En esta nueva exposición, la artista reúne obras producidas en su mayoría en los últimos dos años, las cuales hurgan en su memoria de una reciente visita al Perú. Los colores cobran una luminosidad singular y el paisaje reclama un protagonismo que no ha tenido en sus series anteriores, especialmente formas que evocan montañas, nubes, ríos y la fuerza del viento –como Andes (2021) o Zigzag (2021). Otras piezas remiten inevitablemente al duelo colectivo, como Adiós (2020): tres personajes asisten a un velorio en medio de un paisaje rojizo, rodeados de pequeñas nubes, en alusión quizás a una historia local de violencia cuyas heridas no terminan de cerrarse o acaso a los efectos más inmediatos de la crisis sanitaria y ecológica que atraviesa el planeta.

Es también sugerente cómo algunas de sus pinturas, como Ciempiés desnudo (2021) o Piedras y flores (2021), sugieren diagramas estratigráficos en donde las capas de colores parecen excavar en la piel. Bedriñana pinta como quien realiza un ejercicio de arqueología, subrayando indirectamente que somos una acumulación de estratos superpuestos que contaminan sus significados. Posiblemente la fascinación de la artista por la máscara esté asociada precisamente a las posibilidades de cubrirnos de capas y extraviar el rostro, algo que muchas personas deben hacer cotidianamente para navegar las múltiples formas de violencia patriarcal, racial y sexual que componen el mundo.
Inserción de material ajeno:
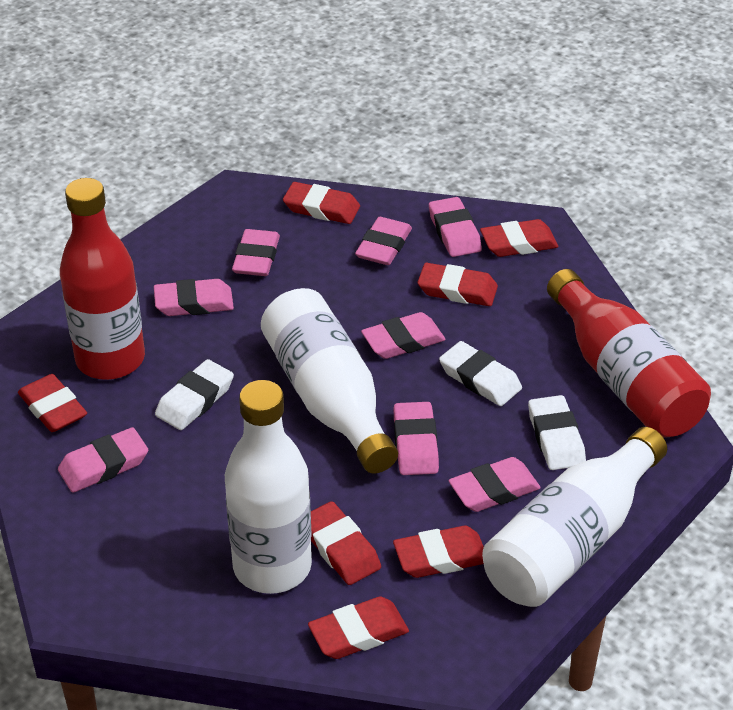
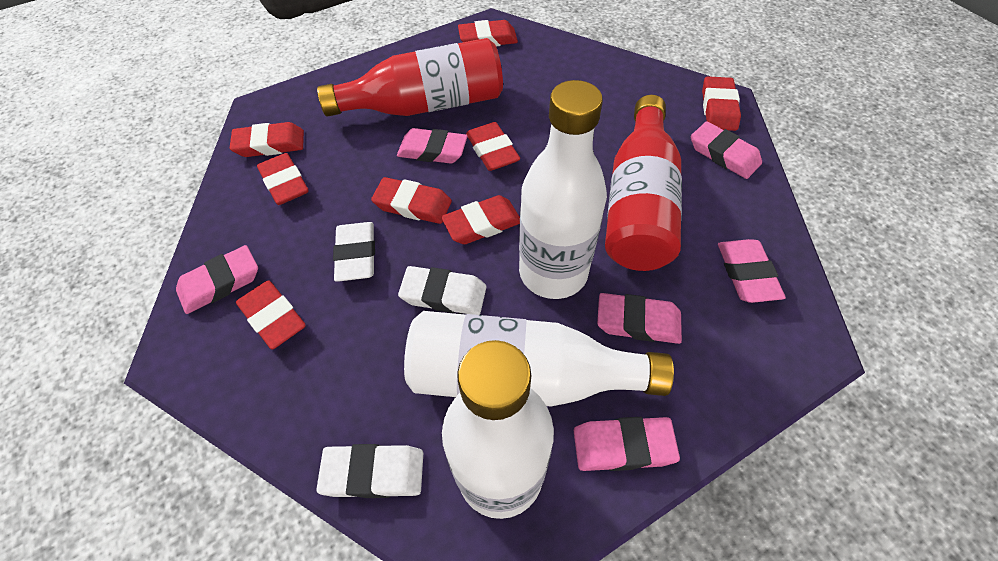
pink eraser: 8 -> 6
red eraser: 7 -> 8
Portar distintos velos, reconstruir la anatomía e inventar un nuevo repertorio de gestos ha sido la forma en que muchos han logrado atravesar las normas que disciplinan, clasifican y patologizan los cuerpos y sus comportamientos. Normas que definen también las posibilidades de acceso, habla y representación que tienen los sujetos en determinadas esferas.
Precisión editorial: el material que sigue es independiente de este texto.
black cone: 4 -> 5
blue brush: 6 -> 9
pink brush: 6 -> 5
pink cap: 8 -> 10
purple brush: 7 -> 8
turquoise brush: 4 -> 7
La exposición incluyen también algunas piezas de momentos anteriores, tanto recortes pintados en papel y lino como dibujos en tiza pastel. Las obras ocupan la casa como familiares extraviados que se reencuentran para ensayar coreografías inesperadas. La artista registra emociones en movimiento, difusas, en fuga, que dan cuenta de cómo todos negociamos con el lugar y el territorio que habitamos. Sensaciones como el desequilibrio o el vértigo aparecen a su vez en tensión con los ideales de calma y estabilidad con que nos han enseñado a representarnos a nosotros mismos.

Bedriñana toca y habla los bordes, los ángulos, los filos y los contornos. Una oreja que es una hoja que es una mano que es una mancha que es un vestido que es una máscara.